4000 troops are already at home: President trump delivered on a deal: US has hit agreed troop-cut target of 8,600 in Afghanistan

US President Donald Trump speaks to the troops during a surprise Thanksgiving day visit at Bagram Air Field, on November 28, 2019 in Afghanistan. (Photo by Olivier Douliery / AFP)

President Donald Trump has been eager for a full US withdrawal from Afghanistan.

The US troop reduction was part of an agreement between the US and the Taliban signed in February [File: Massoud Hossaini/AP Photo]
The US troop reduction was part of an agreement between the US and the Taliban signed in February [File: Massoud Hossaini/AP Photo]

The United States has reduced its troop presence in Afghanistan to 8,600, fulfilling its obligation as part of a February deal with the Taliban, the general who oversees American forces in that region said on Thursday.

Marine General Frank McKenzie gave no indication of when, or at what pace, US forces would be further reduced. He noted that the February deal requires the US to fully withdraw its forces by next May, but he called that an “aspirational” commitment that would depend on certain actions by the Taliban.

President Donald Trump has been eager for a full US withdrawal from Afghanistan, asserting that American forces are merely policing a civil conflict and should be brought home. The war began in October 2001.

Without directly mentioning the 8,600 figure, McKenzie said, “We’re at that number now,” in accordance with the February agreement. The deal said the US would drop to 8,600 within 135 days, which is mid-July. It represents a reduction from about 12,000 troops at the time of the agreement.

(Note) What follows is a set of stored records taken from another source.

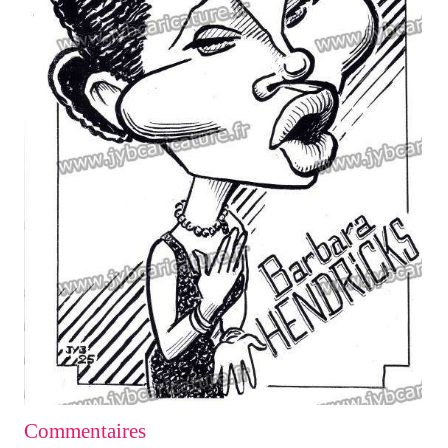
Commentaires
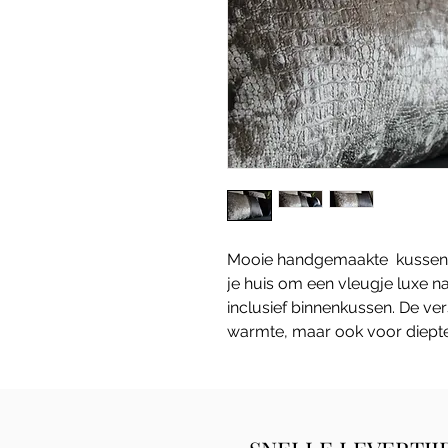
Mooie handgemaakte kussens 
je huis om een vleugje luxe n
inclusief binnenkussen. De ver
warmte, maar ook voor diepte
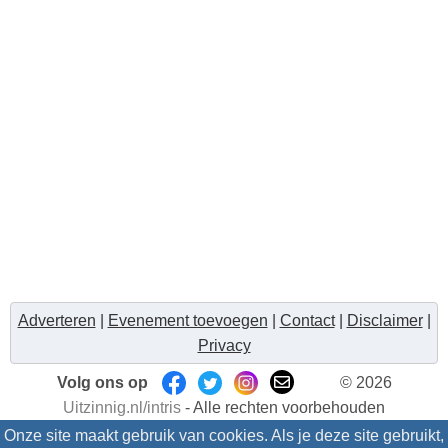
Adverteren
|
Evenement toevoegen
|
Contact
|
Disclaimer
|
Privacy
Volg ons op
© 2026
Uitzinnig.nl/intris
- Alle rechten voorbehouden
Onze site maakt gebruik van cookies. Als je deze site gebruikt,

“We have met our part of the agreement,” he said, speaking at an Aspen Strategy Group webinar.
McKenzie said a full US withdrawal would happen if conditions are right.

“Conditions would have to be met that satisfy us that attacks against our homeland are not going to be generated from Afghanistan,” he said. “That’s not the Taliban. That is, of course, al-Qaida and ISIS (ISIL),” referring to the violent group that used haven in Afghanistan during the Taliban’s previous rule to plan the September 11, 2001, attacks on the US, as well as the ISIL group’s Afghanistan affiliate.

US marines
US Marines stand during a change of command ceremony at Task Force Southwest military field in Shorab military camp of Helmand province, Afghanistan [File: Massoud Hossaini/AP Photo]

As part of the February deal, the Taliban agreed they would not allow any violent group to use Afghan territory to plan or carry out attacks on the US.